Le président sortant Hamid Karzaï a passé la barre des 50% à l'élection présidentielle d'après des résultats portant sur la quasi-totalité des bureaux de vote, mais sur fond de soupçons de fraude de plus en plus insistants et de nouvelles attaques des talibans au coeur de Kaboul.

Le chef de l'État, de plus en plus mollement soutenu par la communauté internationale qui l'avait installé au pouvoir il y a huit ans, disposait mardi de 54,1% des voix contre 28,3% à son principal rival Abdullah Abdullah, selon les comptages réalisés dans 91,6% des bureaux de vote. C'est la première fois que M. Karzaï passe la barre des 50% depuis le 25 août, lorsque les premiers résultats partiels ont commencé à tomber au compte-gouttes.

Les autorités électorales ont également annoncé avoir «mis en quarantaine» les urnes jugées suspectes dans plus de 600 bureaux de vote, sur 25.450 au total.

Les résultats issus de tous les bureaux devraient être livrés jeudi, mais ne deviendront officiels qu'après la fin des enquêtes de la Commission des plaintes, qui a averti mardi qu'elle disposait de «preuves évidentes et convaincantes» de fraudes et exigé un nouveau comptage dans «un certain nombre de bureaux».

L'écart considérable annoncé mardi entre MM. Karzaï et Abdullah laisse penser que ce dernier aura du mal à refaire son retard. Pour l'emporter dès le premier tour, il faut plus de 50% des voix.

Ces annonces sont intervenues quelques heures après deux attaques contre les forces internationales en plein coeur d'un de leurs plus imposants dispositifs de sécurité, à Kaboul.

Dans la nuit de lundi à mardi, deux hommes armés qui ont attaqué la base américaine de Camp Phenix, aux portes de la capitale afghane, ont été rapidement abattus.

Et un kamikaze a tué au moins trois civils et blessé dix personnes, dont trois soldats américains et un belge, en faisant exploser sa voiture piégée devant l'entrée de la base militaire aérienne de l'OTAN à l'aéroport de Kaboul.

Un porte-parole des talibans a aussitôt revendiqué l'attentat.

La capitale est à nouveau la cible d'attaques depuis le début de la campagne pour la présidentielle du 20 août, que les talibans avaient juré de faire dérailler. Leur insurrection s'intensifie chaque jour et s'étend vers le nord et et l'ouest jusqu'alors épargnés.

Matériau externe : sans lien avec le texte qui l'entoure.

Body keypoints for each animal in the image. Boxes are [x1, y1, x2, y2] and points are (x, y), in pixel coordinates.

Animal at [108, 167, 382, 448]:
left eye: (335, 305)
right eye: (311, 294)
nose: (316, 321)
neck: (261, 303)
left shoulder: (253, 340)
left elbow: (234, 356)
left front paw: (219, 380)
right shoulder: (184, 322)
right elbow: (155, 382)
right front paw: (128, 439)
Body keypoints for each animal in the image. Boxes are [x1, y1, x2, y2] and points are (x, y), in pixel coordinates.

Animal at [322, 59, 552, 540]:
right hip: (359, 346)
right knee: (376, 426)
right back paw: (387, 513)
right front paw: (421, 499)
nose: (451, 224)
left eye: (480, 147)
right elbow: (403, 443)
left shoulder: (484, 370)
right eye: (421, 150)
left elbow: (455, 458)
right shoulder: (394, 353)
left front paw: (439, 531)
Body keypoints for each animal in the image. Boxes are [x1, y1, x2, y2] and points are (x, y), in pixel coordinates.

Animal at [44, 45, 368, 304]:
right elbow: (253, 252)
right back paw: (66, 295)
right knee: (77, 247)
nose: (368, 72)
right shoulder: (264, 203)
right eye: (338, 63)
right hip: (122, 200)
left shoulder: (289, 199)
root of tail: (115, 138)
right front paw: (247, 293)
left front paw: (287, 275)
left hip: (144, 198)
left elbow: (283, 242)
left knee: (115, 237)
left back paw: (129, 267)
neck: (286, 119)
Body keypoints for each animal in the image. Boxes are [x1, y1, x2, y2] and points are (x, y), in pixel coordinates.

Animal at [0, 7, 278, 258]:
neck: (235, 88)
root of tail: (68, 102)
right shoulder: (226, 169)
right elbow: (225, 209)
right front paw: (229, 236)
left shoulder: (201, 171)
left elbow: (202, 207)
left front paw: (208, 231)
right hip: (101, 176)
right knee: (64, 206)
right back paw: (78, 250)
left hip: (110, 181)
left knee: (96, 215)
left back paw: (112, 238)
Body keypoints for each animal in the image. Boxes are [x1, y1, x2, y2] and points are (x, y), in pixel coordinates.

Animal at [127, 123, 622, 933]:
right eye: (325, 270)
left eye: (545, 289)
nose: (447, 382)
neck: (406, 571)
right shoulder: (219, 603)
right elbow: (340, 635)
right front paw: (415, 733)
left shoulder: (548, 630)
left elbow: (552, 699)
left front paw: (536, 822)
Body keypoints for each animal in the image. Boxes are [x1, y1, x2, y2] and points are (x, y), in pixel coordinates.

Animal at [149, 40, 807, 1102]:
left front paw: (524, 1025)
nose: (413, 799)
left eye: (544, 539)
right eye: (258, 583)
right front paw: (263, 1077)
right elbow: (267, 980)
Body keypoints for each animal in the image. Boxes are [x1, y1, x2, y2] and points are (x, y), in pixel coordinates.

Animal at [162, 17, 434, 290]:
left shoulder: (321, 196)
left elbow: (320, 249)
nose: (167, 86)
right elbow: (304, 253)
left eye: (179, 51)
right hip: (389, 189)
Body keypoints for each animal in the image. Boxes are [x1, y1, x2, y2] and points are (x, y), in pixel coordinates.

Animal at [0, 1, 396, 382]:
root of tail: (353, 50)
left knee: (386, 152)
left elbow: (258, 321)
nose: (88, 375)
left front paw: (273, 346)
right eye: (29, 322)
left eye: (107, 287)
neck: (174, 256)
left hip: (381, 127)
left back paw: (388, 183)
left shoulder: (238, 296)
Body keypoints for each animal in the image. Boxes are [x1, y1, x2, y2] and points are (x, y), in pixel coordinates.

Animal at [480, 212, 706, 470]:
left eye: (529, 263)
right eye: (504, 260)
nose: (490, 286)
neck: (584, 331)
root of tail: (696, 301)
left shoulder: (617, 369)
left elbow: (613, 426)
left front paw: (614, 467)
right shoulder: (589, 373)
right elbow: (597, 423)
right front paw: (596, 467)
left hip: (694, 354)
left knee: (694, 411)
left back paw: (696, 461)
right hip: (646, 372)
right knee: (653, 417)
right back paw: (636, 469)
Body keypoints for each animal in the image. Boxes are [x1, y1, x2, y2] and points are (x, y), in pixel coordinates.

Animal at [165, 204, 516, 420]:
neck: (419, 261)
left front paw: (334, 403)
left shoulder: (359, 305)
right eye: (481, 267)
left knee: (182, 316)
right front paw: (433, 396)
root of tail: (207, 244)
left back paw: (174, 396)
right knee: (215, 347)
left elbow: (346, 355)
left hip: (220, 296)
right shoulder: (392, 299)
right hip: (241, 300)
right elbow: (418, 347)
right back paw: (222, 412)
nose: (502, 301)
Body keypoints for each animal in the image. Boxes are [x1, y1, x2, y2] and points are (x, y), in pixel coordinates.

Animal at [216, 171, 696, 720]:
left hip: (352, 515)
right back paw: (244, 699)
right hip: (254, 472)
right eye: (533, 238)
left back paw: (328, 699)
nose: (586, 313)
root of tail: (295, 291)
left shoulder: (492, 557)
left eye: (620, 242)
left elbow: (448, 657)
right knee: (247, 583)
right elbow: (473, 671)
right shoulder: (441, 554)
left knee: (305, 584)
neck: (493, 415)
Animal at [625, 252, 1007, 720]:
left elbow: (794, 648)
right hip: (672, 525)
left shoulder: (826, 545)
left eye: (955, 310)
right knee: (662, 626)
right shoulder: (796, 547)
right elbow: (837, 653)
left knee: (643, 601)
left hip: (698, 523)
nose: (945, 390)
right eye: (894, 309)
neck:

Le reste du pays connaît aussi un regain de violences, au moment où la question du renforcement des forces internationales, qui subissent des pertes record, est débattue et où les opinions publiques occidentales y sont de plus en plus rétives.

Mardi, 10 soldats afghans, quatre militaires américains et un policier afghan ont péri dans un affrontement qui se poursuivait en soirée dans la province de Kunar (est).

Le jour du scrutin, les violences étaient restées relativement limitées mais la peur, conjuguée à la désillusion des Afghans envers leur classe politique, a probablement engendré une importante abstention. Le chiffre de la participation n'a pas encore été révélé mais il est évalué à 30-35%.

M. Karzaï dirige le pays depuis fin 2001, lorsque les talibans ont été chassés du pouvoir par une coalition internationale emmenée par les États-Unis.

Il avait été élu en 2004 dans le premier scrutin présidentiel de l'histoire du pays, dévasté par 30 années de guerres.

Mais le sortant essuie ces derniers mois une salve de critiques, des pays occidentaux notamment, certains accusant son gouvernement d'avoir laissé la corruption miner le pays.

Son image risque encore de se ternir si des fraudes massives sont avérées.

Le représentant spécial de l'ONU en Afghanistan, Kai Eide, n'a d'ailleurs pas mâché ses mots mardi : «l'intégrité de ces élections est de la plus grande importance pour l'Afghanistan et ses partenaires internationaux», a-t-il déclaré, réclamant une «rigueur parfaite» dans les comptages et les enquêtes sur les fraudes.